▼

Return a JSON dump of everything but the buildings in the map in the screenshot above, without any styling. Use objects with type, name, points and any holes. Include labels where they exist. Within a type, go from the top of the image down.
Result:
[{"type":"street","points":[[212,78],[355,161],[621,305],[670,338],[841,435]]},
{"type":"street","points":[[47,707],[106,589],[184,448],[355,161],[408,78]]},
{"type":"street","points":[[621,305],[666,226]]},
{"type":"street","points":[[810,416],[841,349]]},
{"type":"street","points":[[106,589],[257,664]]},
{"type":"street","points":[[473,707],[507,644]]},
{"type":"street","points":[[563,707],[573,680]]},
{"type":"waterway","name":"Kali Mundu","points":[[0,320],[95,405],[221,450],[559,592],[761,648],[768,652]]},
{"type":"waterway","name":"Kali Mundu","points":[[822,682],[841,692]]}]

▲

◆ **How to complete this task**
Each line of the records should be repeated exactly as it stands.

◆ **Result of this exercise**
Return a JSON dump of everything but the buildings in the map in the screenshot above, without any styling. Use objects with type, name, points and any holes. Include labels where they exist. Within a type, go from the top of the image down.
Result:
[{"type":"street","points":[[212,78],[355,161],[621,305],[670,338],[841,435]]},
{"type":"street","points":[[47,707],[106,589],[184,448],[355,161],[408,78]]},
{"type":"street","points":[[621,305],[666,226]]},
{"type":"street","points":[[810,416],[841,349]]},
{"type":"street","points":[[106,589],[257,664]]},
{"type":"street","points":[[473,707],[507,644]]},
{"type":"street","points":[[563,707],[573,680]]},
{"type":"waterway","name":"Kali Mundu","points":[[0,320],[95,405],[221,450],[559,592],[761,648],[768,652]]},
{"type":"waterway","name":"Kali Mundu","points":[[822,682],[841,692]]}]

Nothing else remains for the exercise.